Rebecca Snyder, director of conservation and science for the Oklahoma City Zoo and Botanical Garden, says climate change affects the migration of monarch butterflies, whose populations are on the decline.
“They are temperature-sensitive,” she says. “And they depend on certain plants to flower at certain times. Moving north in the spring, they are depending on milkweed to lay their eggs on by a certain time.”
Erratic weather caused by climate change means it might be too dry for flowering plants that provide nectar to emerge at the right time, or the young plants might have been destroyed by a late freeze, says Snyder.
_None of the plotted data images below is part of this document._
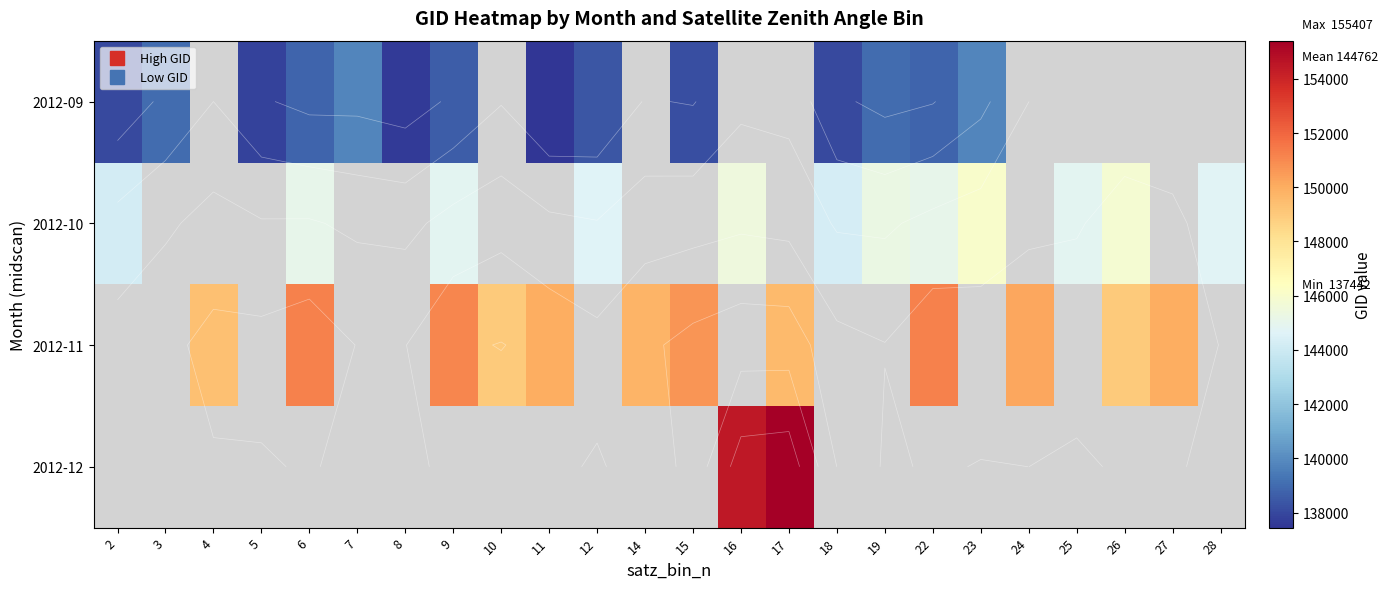

List the series in order of their peak value, highest first.

2012-10, 2012-11, 2012-12, 2012-09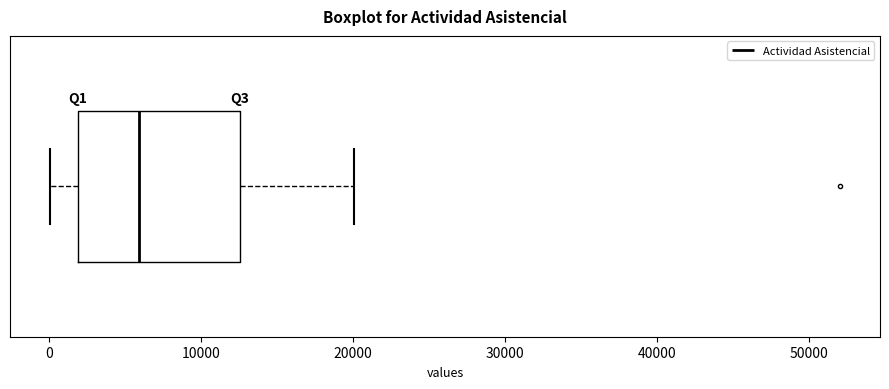

Where does the left whisker of the box end on the x-axis? The values are not printed on the chart, so give them approximately, as read against the axis.

0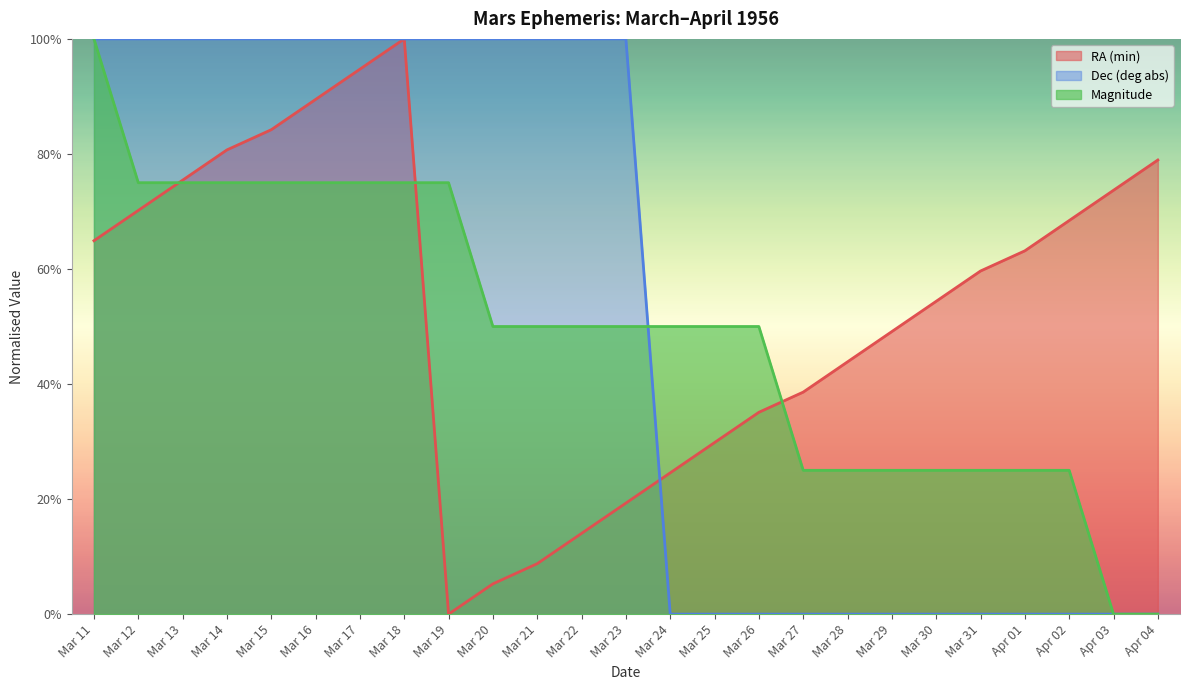

At which label does RA (min) reach its minimum?

Mar 19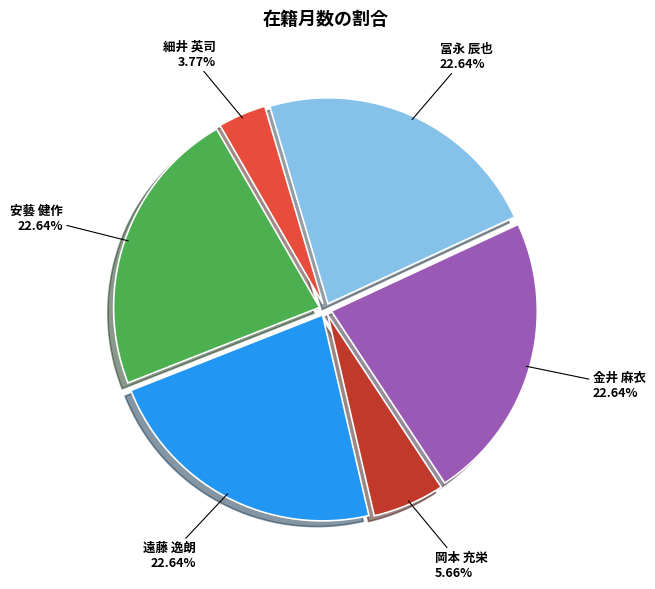

Which slice is the smallest?

細井 英司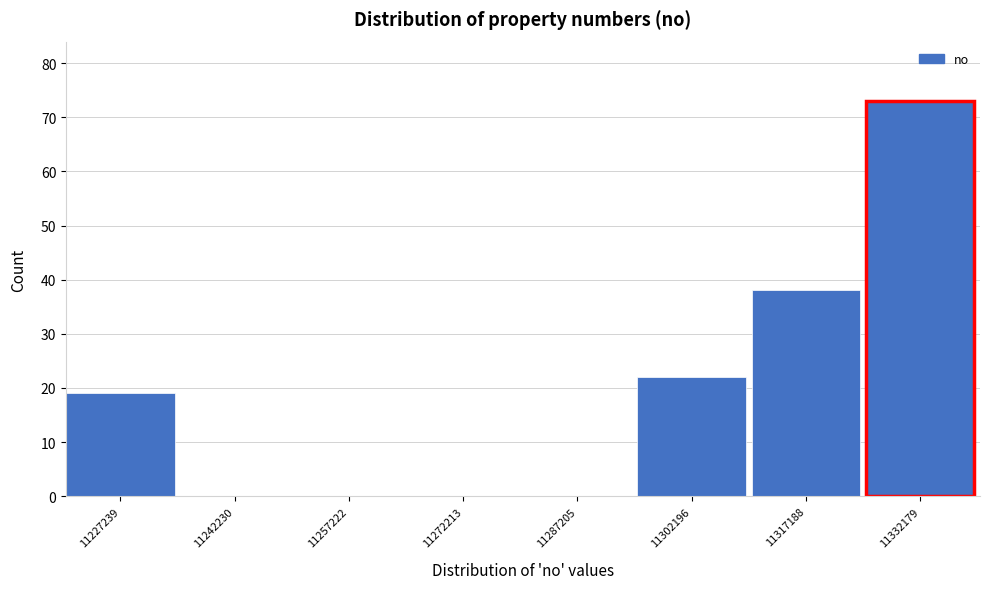

Reading left to right, extract all data points from this chart.

11227239=19	11242230=0	11257222=0	11272213=0	11287205=0	11302196=22	11317188=38	11332179=73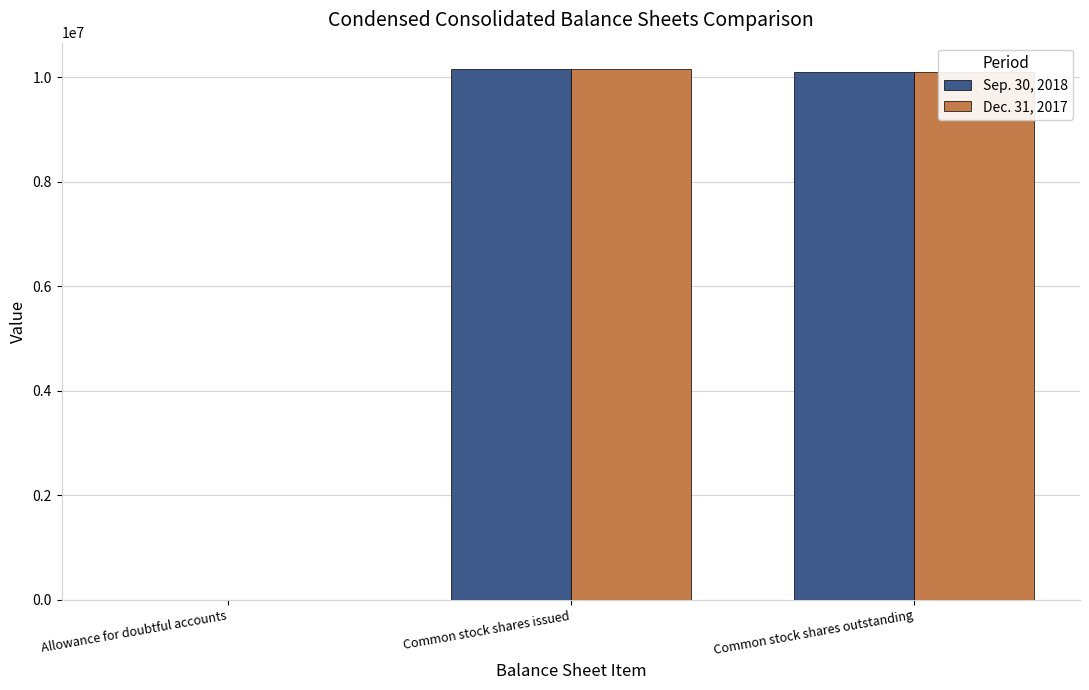

What is the total value across all series at Common stock shares issued?

20307266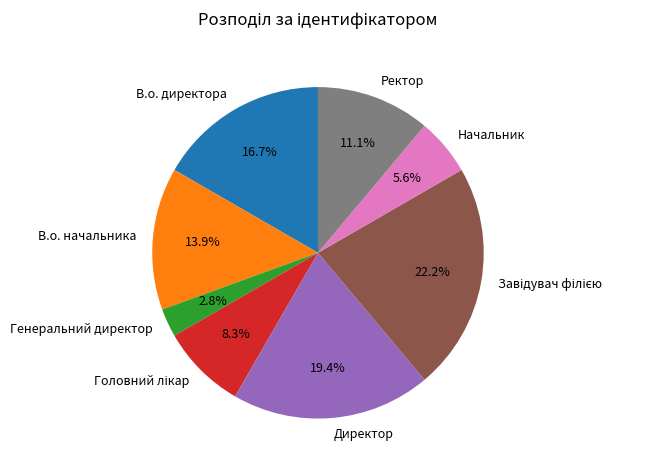

Is the sum of Ректор and Генеральний директор greater than half?

No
The zoo helps to award grants through the OKC Living Classroom Grant Program, for schools to plant pollinator gardens in the fall that will be ready to attract monarchs in the spring. The zoo also partners with Okies for Monarchs. Ideas for helping sustain the migrating butterflies can be found on its website.
Drought and extreme temperatures put a strain on zoo operations by upping water and electricity use.
“Climate change affects the zoo in terms of the money that we have to spend to take good care of our animals,” says Snyder. “Climate change is just expensive for all of us.”
Brown says he is “not at all optimistic” that people, in general, will take the necessary steps to cut Co2 emissions.
“We are going to reach a tipping point,” he says. “We will lose a lot of plants and animals. They won’t be able to adapt quickly enough.”